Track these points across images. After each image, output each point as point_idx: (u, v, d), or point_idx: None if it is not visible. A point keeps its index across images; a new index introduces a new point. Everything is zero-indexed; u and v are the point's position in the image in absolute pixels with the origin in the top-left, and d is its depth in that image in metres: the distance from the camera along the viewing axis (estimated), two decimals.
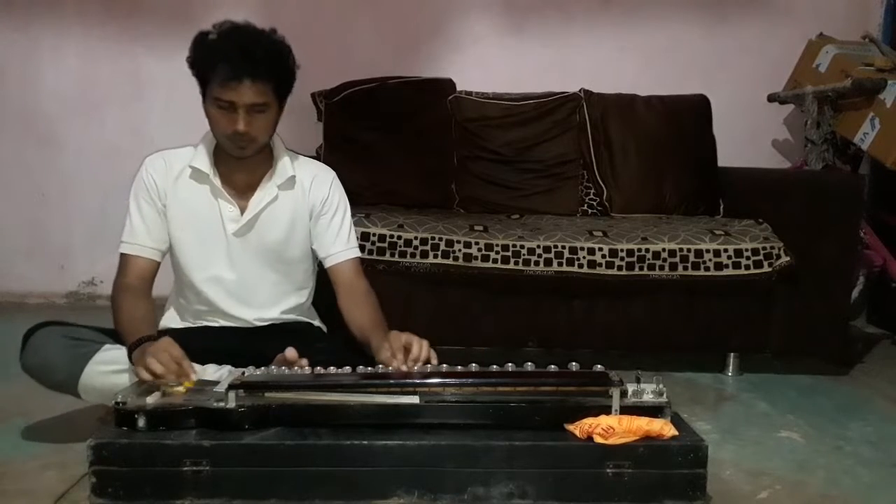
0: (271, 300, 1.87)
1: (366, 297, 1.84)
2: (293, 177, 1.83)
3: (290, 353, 1.63)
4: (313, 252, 1.90)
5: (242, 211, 1.80)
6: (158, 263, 1.81)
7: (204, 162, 1.79)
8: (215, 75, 1.65)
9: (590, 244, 2.40)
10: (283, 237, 1.83)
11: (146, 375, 1.53)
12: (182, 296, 1.88)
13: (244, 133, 1.68)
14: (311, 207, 1.86)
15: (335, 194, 1.88)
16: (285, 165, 1.82)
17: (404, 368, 1.60)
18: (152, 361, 1.53)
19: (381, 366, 1.63)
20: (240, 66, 1.63)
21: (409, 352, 1.63)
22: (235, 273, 1.82)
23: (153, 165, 1.82)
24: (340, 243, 1.87)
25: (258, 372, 1.58)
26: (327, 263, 1.88)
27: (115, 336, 1.72)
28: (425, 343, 1.64)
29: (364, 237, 2.36)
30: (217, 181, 1.79)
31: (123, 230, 1.80)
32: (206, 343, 1.63)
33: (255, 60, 1.65)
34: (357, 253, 1.91)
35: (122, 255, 1.79)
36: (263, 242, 1.82)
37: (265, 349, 1.68)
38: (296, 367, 1.61)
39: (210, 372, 1.68)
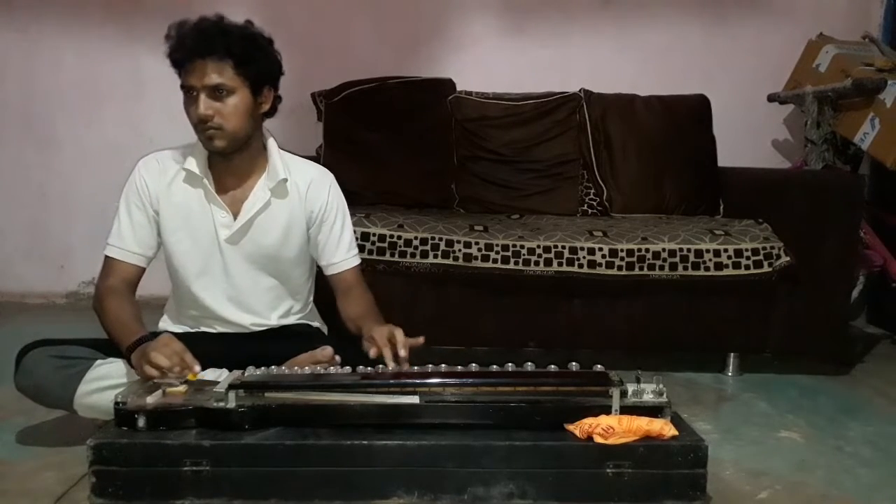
0: (268, 305, 1.86)
1: (362, 296, 1.86)
2: (285, 180, 1.79)
3: (326, 352, 1.66)
4: (311, 256, 1.90)
5: (235, 216, 1.78)
6: (143, 269, 1.79)
7: (197, 165, 1.76)
8: (179, 62, 1.65)
9: (590, 244, 2.40)
10: (278, 243, 1.81)
11: (152, 372, 1.53)
12: (178, 301, 1.87)
13: (206, 118, 1.64)
14: (308, 214, 1.83)
15: (333, 200, 1.85)
16: (277, 168, 1.79)
17: (391, 363, 1.61)
18: (156, 356, 1.52)
19: (381, 366, 1.62)
20: (195, 47, 1.63)
21: (393, 344, 1.63)
22: (231, 279, 1.81)
23: (147, 169, 1.79)
24: (341, 252, 1.86)
25: (258, 372, 1.58)
26: (328, 272, 1.88)
27: (107, 347, 1.71)
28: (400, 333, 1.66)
29: (364, 237, 2.35)
30: (210, 185, 1.76)
31: (111, 231, 1.78)
32: (204, 347, 1.63)
33: (210, 39, 1.63)
34: (357, 260, 1.90)
35: (107, 258, 1.77)
36: (258, 248, 1.80)
37: (264, 353, 1.67)
38: (330, 367, 1.63)
39: (210, 377, 1.68)
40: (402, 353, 1.61)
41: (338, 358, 1.68)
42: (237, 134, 1.70)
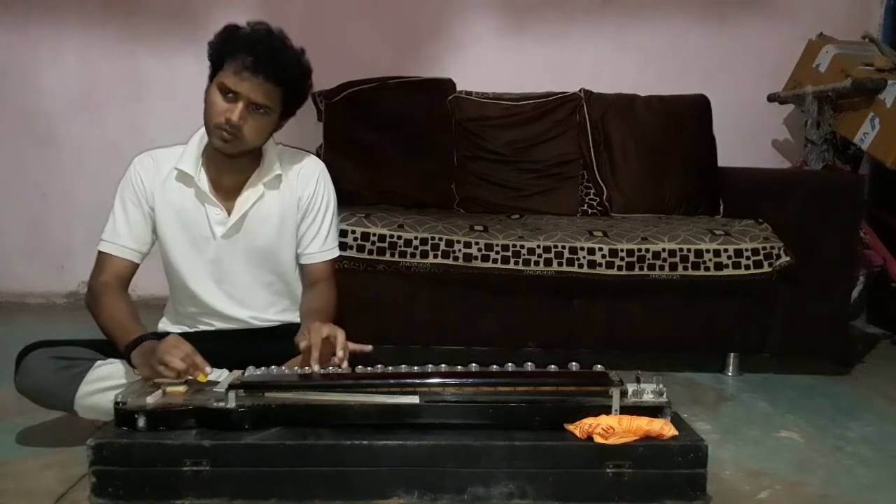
0: (266, 301, 1.86)
1: (322, 291, 1.83)
2: (279, 175, 1.80)
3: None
4: None
5: (229, 213, 1.78)
6: (137, 265, 1.79)
7: (190, 164, 1.76)
8: (233, 62, 1.64)
9: (590, 244, 2.40)
10: (274, 236, 1.81)
11: (167, 373, 1.53)
12: (177, 300, 1.87)
13: (235, 125, 1.65)
14: (297, 201, 1.83)
15: (321, 190, 1.85)
16: (272, 163, 1.80)
17: (315, 365, 1.56)
18: (171, 359, 1.52)
19: (379, 365, 1.62)
20: (261, 62, 1.63)
21: (329, 344, 1.59)
22: (227, 276, 1.81)
23: (142, 166, 1.79)
24: (317, 245, 1.85)
25: (258, 372, 1.58)
26: (301, 260, 1.87)
27: (107, 348, 1.71)
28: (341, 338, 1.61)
29: (364, 237, 2.36)
30: (204, 184, 1.77)
31: (105, 227, 1.78)
32: (204, 347, 1.63)
33: (279, 63, 1.65)
34: (334, 254, 1.89)
35: (101, 254, 1.77)
36: (253, 243, 1.80)
37: (264, 353, 1.67)
38: (330, 367, 1.60)
39: (210, 377, 1.68)
40: (340, 353, 1.58)
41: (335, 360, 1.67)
42: (249, 146, 1.72)
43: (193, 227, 1.78)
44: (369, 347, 1.65)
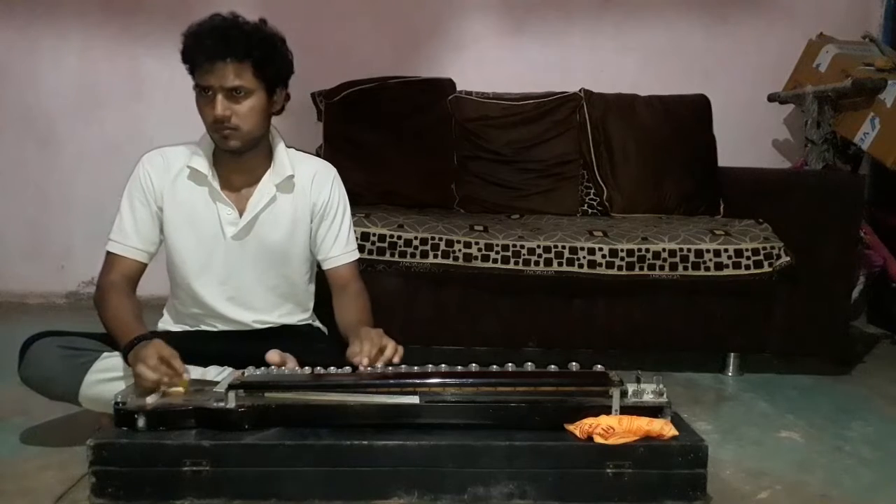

================================

Try it »
In transcribing the material above, reproduce each line exactly and include none of the pictures.

Written answer »
Track these points across images. After each image, output each point as point_idx: (u, v, d), or point_idx: None if it is not visible. A point keeps its index across images; a new index introduces a new point. Everything is zero-indexed; u and v are the point's position in the image in absolute pixels with the origin in the top-left, and d is its depth in that image in metres: the distance from the camera along the viewing axis (estimated), two decimals.
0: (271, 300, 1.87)
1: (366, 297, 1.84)
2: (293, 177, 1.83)
3: (290, 353, 1.63)
4: (313, 252, 1.90)
5: (242, 211, 1.80)
6: (158, 263, 1.81)
7: (204, 162, 1.79)
8: (215, 75, 1.65)
9: (590, 244, 2.40)
10: (283, 237, 1.83)
11: (146, 375, 1.53)
12: (182, 296, 1.88)
13: (244, 133, 1.68)
14: (311, 207, 1.86)
15: (335, 194, 1.88)
16: (285, 165, 1.82)
17: (404, 368, 1.60)
18: (152, 361, 1.53)
19: (381, 366, 1.63)
20: (240, 66, 1.63)
21: (409, 352, 1.63)
22: (235, 273, 1.82)
23: (153, 165, 1.82)
24: (340, 243, 1.87)
25: (258, 372, 1.58)
26: (327, 263, 1.88)
27: (115, 336, 1.72)
28: (425, 343, 1.64)
29: (364, 237, 2.36)
30: (217, 181, 1.79)
31: (123, 230, 1.80)
32: (206, 343, 1.63)
33: (255, 60, 1.65)
34: (357, 253, 1.91)
35: (122, 255, 1.79)
36: (263, 242, 1.82)
37: (265, 349, 1.68)
38: (296, 367, 1.61)
39: (210, 372, 1.68)
0: (268, 305, 1.86)
1: (362, 296, 1.86)
2: (285, 180, 1.79)
3: (326, 352, 1.66)
4: (311, 256, 1.90)
5: (235, 216, 1.78)
6: (143, 269, 1.79)
7: (197, 165, 1.76)
8: (179, 62, 1.65)
9: (590, 244, 2.40)
10: (278, 243, 1.81)
11: (152, 372, 1.53)
12: (178, 301, 1.87)
13: (206, 118, 1.64)
14: (308, 214, 1.83)
15: (333, 200, 1.85)
16: (277, 168, 1.79)
17: (391, 363, 1.61)
18: (156, 356, 1.52)
19: (381, 366, 1.62)
20: (195, 47, 1.63)
21: (393, 344, 1.63)
22: (231, 279, 1.81)
23: (147, 169, 1.79)
24: (341, 252, 1.86)
25: (258, 372, 1.58)
26: (328, 272, 1.88)
27: (107, 347, 1.71)
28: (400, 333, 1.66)
29: (364, 237, 2.35)
30: (210, 185, 1.76)
31: (111, 231, 1.78)
32: (204, 347, 1.63)
33: (210, 39, 1.63)
34: (357, 260, 1.90)
35: (107, 258, 1.77)
36: (258, 248, 1.80)
37: (264, 353, 1.67)
38: (330, 367, 1.63)
39: (210, 377, 1.68)
40: (402, 353, 1.61)
41: (338, 358, 1.68)
42: (237, 134, 1.70)
0: (266, 301, 1.86)
1: (322, 291, 1.83)
2: (279, 175, 1.80)
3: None
4: None
5: (229, 213, 1.78)
6: (137, 265, 1.79)
7: (190, 164, 1.76)
8: (233, 62, 1.64)
9: (590, 244, 2.40)
10: (274, 236, 1.81)
11: (167, 373, 1.53)
12: (177, 300, 1.87)
13: (235, 125, 1.65)
14: (297, 201, 1.83)
15: (321, 190, 1.85)
16: (272, 163, 1.80)
17: (315, 365, 1.56)
18: (171, 359, 1.52)
19: (379, 365, 1.62)
20: (261, 62, 1.63)
21: (329, 344, 1.59)
22: (227, 276, 1.81)
23: (142, 166, 1.79)
24: (317, 245, 1.85)
25: (258, 372, 1.58)
26: (301, 260, 1.87)
27: (107, 348, 1.71)
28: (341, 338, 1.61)
29: (364, 237, 2.36)
30: (204, 184, 1.77)
31: (105, 227, 1.78)
32: (204, 347, 1.63)
33: (279, 63, 1.65)
34: (334, 254, 1.89)
35: (101, 254, 1.77)
36: (253, 243, 1.80)
37: (264, 353, 1.67)
38: (330, 367, 1.60)
39: (210, 377, 1.68)
40: (340, 353, 1.58)
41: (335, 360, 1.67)
42: (249, 146, 1.72)
43: (193, 227, 1.78)
44: (369, 347, 1.65)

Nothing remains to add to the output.